"Fyddwch chi gartre yfory?"
Translation:Will you be at home tomorrow?
'Home', 'homewards', 'at home' tend to get confused. And the -f endings in Welsh are frequently only lightly pronounced or omitted altogether in colloquial Welsh:
- cartre(f) - home
- gartre(f) - at home (cartref as an adverb, so mutated)
- adre(f) - homewards (from an older tua thref - 'towards home', in a time when tref meant 'home/homestead' rather than 'town' as it does nowadays.)
In some dialects adre(f) is used informally in place of gartre(f) for 'at home', but not in more formal usage. In some dialects some people still use the older tua thre, pronounced /sha/ thre for adre(f).
cartref can also be used in the sense of 'home-made', as in cyffug cartref - 'home-made fudge'
Is it "fyddwch" because it is shortened from "A fyddwch", rather than "Byddwch?"
Yes, the interrogative particle a is not generally used in colloquial Welsh, but its 'ghost' is what causes the soft mutation of the question forms of verbs.
(The word a has other meanings and uses in Welsh - you will have already met a/ac meaning 'and' and there are a couple of others as well.)
Why do "Byddwch" and "cartref" lenite and why does "cartref" drop the f on the end?
Byddwch because it is a question and cartref because it follows a person (i.e chi).
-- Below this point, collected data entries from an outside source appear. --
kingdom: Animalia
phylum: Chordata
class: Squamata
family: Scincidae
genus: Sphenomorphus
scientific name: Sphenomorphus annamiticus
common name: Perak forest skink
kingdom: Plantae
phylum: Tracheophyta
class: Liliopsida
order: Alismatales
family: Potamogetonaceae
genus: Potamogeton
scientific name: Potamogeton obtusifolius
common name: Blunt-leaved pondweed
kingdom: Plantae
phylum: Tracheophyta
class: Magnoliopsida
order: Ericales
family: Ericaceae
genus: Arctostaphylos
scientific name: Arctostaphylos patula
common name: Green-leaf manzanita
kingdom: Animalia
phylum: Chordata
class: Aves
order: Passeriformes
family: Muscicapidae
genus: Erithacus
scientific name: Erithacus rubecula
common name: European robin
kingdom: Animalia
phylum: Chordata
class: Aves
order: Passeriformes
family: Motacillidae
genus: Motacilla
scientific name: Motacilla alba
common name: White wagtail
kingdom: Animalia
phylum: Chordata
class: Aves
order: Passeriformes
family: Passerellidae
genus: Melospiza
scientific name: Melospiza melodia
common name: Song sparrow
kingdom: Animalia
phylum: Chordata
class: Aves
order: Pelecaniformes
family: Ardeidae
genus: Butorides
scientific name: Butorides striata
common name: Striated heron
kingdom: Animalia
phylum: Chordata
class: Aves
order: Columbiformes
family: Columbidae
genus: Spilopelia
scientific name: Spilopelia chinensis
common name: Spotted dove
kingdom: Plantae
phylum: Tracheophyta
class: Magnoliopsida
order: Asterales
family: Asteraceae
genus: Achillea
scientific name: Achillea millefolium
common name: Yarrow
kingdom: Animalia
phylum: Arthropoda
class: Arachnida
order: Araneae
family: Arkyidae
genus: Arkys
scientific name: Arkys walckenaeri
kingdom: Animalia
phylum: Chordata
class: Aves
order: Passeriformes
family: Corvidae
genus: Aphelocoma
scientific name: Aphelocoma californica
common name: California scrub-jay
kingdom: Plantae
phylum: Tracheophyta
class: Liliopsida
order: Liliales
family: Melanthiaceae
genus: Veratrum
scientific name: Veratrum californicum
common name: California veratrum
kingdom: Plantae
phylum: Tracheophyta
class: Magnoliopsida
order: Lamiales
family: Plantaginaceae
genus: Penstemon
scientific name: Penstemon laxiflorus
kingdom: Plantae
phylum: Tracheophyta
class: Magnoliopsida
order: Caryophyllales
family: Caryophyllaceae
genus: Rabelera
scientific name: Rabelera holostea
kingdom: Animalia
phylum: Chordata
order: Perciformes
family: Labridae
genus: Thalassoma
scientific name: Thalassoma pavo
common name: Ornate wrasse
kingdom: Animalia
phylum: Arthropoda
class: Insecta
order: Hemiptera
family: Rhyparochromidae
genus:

The f is often dropped in speech.
I was always taught "gartref". If not, the sentence doesn't make sense.
"adref" is also correct (I didn't know that).
I was taught that "gartref" means "at home" and "adref" mean "home/homewards". So, Mi fydda i'n gartref yfory (I'll be at home tomorrow) but Dw i'n mynd adref (I'm going home).
Cartref is a noun which mean "Home" i.e can be used as "The home"= "Y cartref".